If they had, it made more sense that people couldn’t see them. And even if they were working the whole time, the streetlights on the corner were bright, and it was hard to see the flashers.
Now, I could dwell on the negatives of this experience. The fact that it was cold out, I had to wait an hour and a half for a tow truck, and that people drove by and gawked at the stalled green van.
Putting it in perspective, I was glad I stalled in a town, at a stop sign, in a turn lane. I was glad that I did not stall in the middle of the country road that I was lost on earlier in the journey because a bridge was closed, and I had to take a detour. (But that is another story.)
However, in my opinion, there is something to be learned from everything in life.
Since I am not a mechanic, I doubt I will learn anything about cars from this, other than it is bad when they don’t start. But I do like to analyze things. Consequently, I have decided a stalled car is not much different than the problems we have in life.
The first time my car stalled while I was sitting in a parking lot, looking at directions. I thought nothing of it, because it started right back up.
Then it stalled while I was driving through a stoplight, which succeeding in getting my attention. But, again, it started right away.
A car cutting out is kind of like when we encounter an issue, but sweep it under the rug, thinking nothing of it, until it crops back up again.
Only when it becomes more serious, like the car forcing me to restart it at every stop sign, while people waited behind me, do we understand it is a problem that needs to be dealt with.
By the time the problem gets too big to ignore, it has already influenced others. When my car finally wouldn’t start, I held up traffic behind me.
Frustrated that I could not start my car, or figure out how to fix it, I became irritated with others who sat behind me, not knowing I was stalled.
Sometimes, it is easier to let our own problems envelope us, which we think are obvious to everyone else, but are not.
Even when we think we are asking for help, other people can’t see the signs, because of distractions. Much like people couldn’t see my flashers because of the streetlights.
People can also become impatient with others who are dealing with a problem, because they don’t know.

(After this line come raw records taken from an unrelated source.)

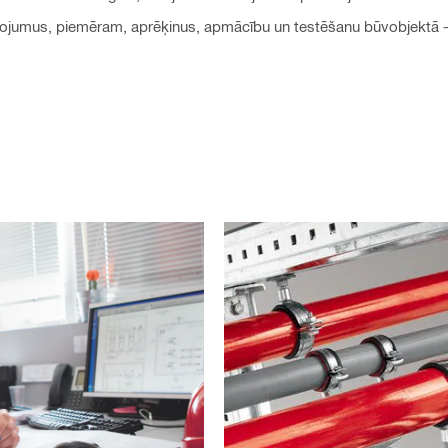
umus, piemēram, aprēķinus, apmācību un testēšanu būvobjektā – t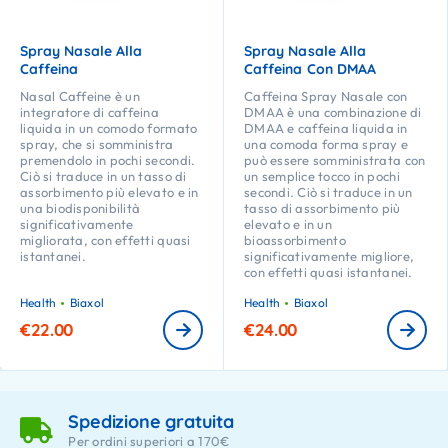
Spray Nasale Alla
Spray Nasale Alla
Caffeina
Caffeina Con DMAA
Nasal Caffeine è un
Caffeina Spray Nasale con
integratore di caffeina
DMAA è una combinazione di
liquida in un comodo formato
DMAA e caffeina liquida in
spray, che si somministra
una comoda forma spray e
premendolo in pochi secondi.
può essere somministrata con
Ciò si traduce in un tasso di
un semplice tocco in pochi
assorbimento più elevato e in
secondi. Ciò si traduce in un
una biodisponibilità
tasso di assorbimento più
significativamente
elevato e in un
migliorata, con effetti quasi
bioassorbimento
istantanei.
significativamente migliore,
con effetti quasi istantanei.
Health
Biaxol
Health
Biaxol
€
22.00
€
24.00
Spedizione gratuita
Per ordini superiori a 170€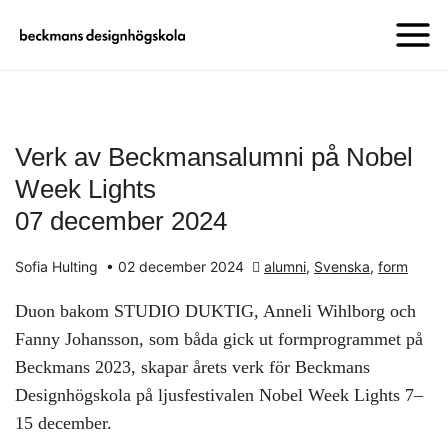
Verk av Beckmansalumni på Nobel
Week Lights
07 december 2024
Sofia Hulting
•
02 december 2024
alumni
,
Svenska
,
form
Duon bakom STUDIO DUKTIG, Anneli Wihlborg och
Fanny Johansson, som båda gick ut formprogrammet på
Beckmans 2023, skapar årets verk för Beckmans
Designhögskola på ljusfestivalen Nobel Week Lights 7–
15 december.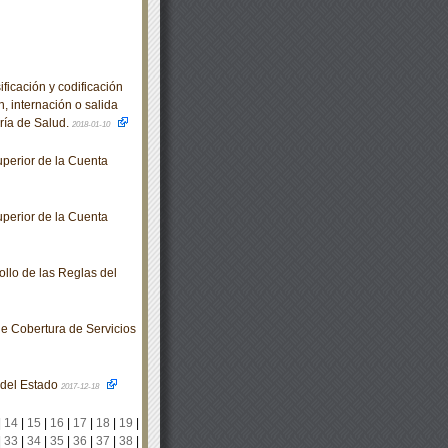
icación y codificación
, internación o salida
aría de Salud.
2018-01-10
perior de la Cuenta
perior de la Cuenta
llo de las Reglas del
e Cobertura de Servicios
o del Estado
2017-12-18
|
14
|
15
|
16
|
17
|
18
|
19
|
|
33
|
34
|
35
|
36
|
37
|
38
|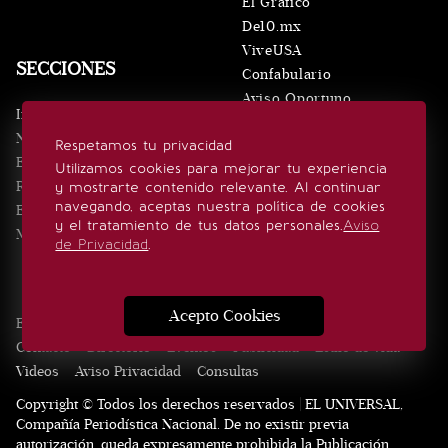
El Gráfico
De10.mx
ViveUSA
SECCIONES
Confabulario
Aviso Oportuno
Inicio
Obituarios
Noticias
Respetamos tu privacidad
Consultas
Eventos
Utilizamos cookies para mejorar tu experiencia
Realeza
y mostrarte contenido relevante. Al continuar
SÍGUENOS
navegando, aceptas nuestra política de cookies
Estilo de vida
y el tratamiento de tus datos personales.
Aviso
Minuto x Minuto
de Privacidad
.
Acepto Cookies
Edición Impresa
Noticias
Quiénes somos
Realeza
Contacto
Directorio
Eventos
Publicidad
Estilo de vida
Videos
Aviso Privacidad
Consultas
Copyright © Todos los derechos reservados | EL UNIVERSAL,
Compañía Periodística Nacional. De no existir previa
autorización, queda expresamente prohibida la Publicación,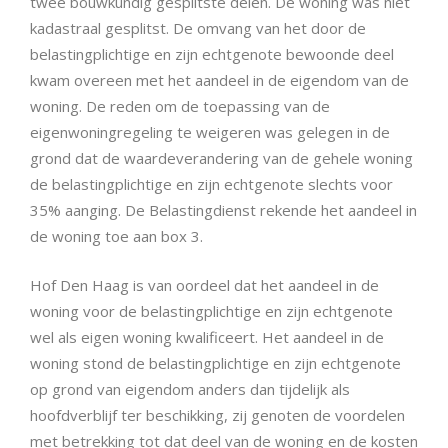
twee bouwkundig gesplitste delen. De woning was niet
kadastraal gesplitst. De omvang van het door de
belastingplichtige en zijn echtgenote bewoonde deel
kwam overeen met het aandeel in de eigendom van de
woning. De reden om de toepassing van de
eigenwoningregeling te weigeren was gelegen in de
grond dat de waardeverandering van de gehele woning
de belastingplichtige en zijn echtgenote slechts voor
35% aanging. De Belastingdienst rekende het aandeel in
de woning toe aan box 3.
Hof Den Haag is van oordeel dat het aandeel in de
woning voor de belastingplichtige en zijn echtgenote
wel als eigen woning kwalificeert. Het aandeel in de
woning stond de belastingplichtige en zijn echtgenote
op grond van eigendom anders dan tijdelijk als
hoofdverblijf ter beschikking, zij genoten de voordelen
met betrekking tot dat deel van de woning en de kosten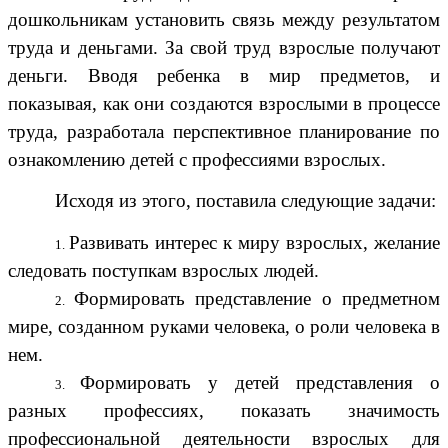
дошкольникам установить связь между результатом
труда и деньгами. За свой труд взрослые получают
деньги. Вводя ребенка в мир предметов, и
показывая, как они создаются взрослыми в процессе
труда, разработала перспективное планирование по
ознакомлению детей с профессиями взрослых.
Исходя из этого, поставила следующие задачи:
Развивать интерес к миру взрослых, желание
следовать поступкам взрослых людей.
Формировать представление о предметном
мире, созданном руками человека, о роли человека в
нем.
Формировать у детей представления о
разных профессиях, показать значимость
профессиональной деятельности взрослых для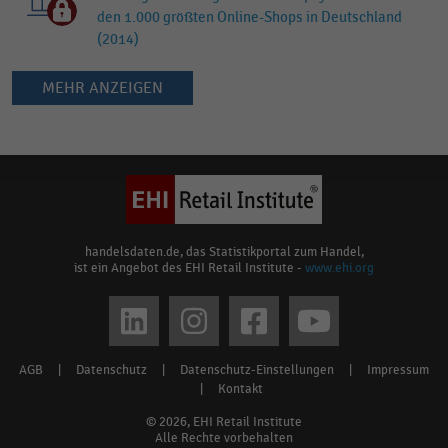
den 1.000 größten Online-Shops in Deutschland
(2014)
MEHR ANZEIGEN
Keine
Ergebnisse
gefunden
für
"
Magento
"
Bitte
handelsdaten.de, das Statistikportal zum Handel,
ist ein Angebot des EHI Retail Institute -
www.ehi.org
überprüfen
Sie
Social
die
media
Rechtschreibung
AGB
|
Datenschutz
|
Datenschutz-Einstellungen
|
Impressum
Footer
oder
links
|
Kontakt
verwenden
menu
© 2026, EHI Retail Institute
Sie
Alle Rechte vorbehalten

Like the people who were honking at me, who were too busy trying to get where they were going, to realize my situation.
So, I guess I learned three things from my stalled green van. If you ignore your problems, they will eventually catch up with you. Be patient with people, they might be dealing with a problem you can’t see.
And, only a writer could turn a failed alternator into a psychology of life.
Please excuse me
I believe that knowledge is power, so I would like to thank a diligent reader for pointing out a faux pas in my column last week.
I mistakenly used the word “passed” in reference to the Supreme Court’s ruling on eminent domain.
I am aware the Supreme Court actually rules on laws, as stated in the beginning paragraph of my column.
Please accept my apology for this oversight. My opinion on the issue remains unchanged.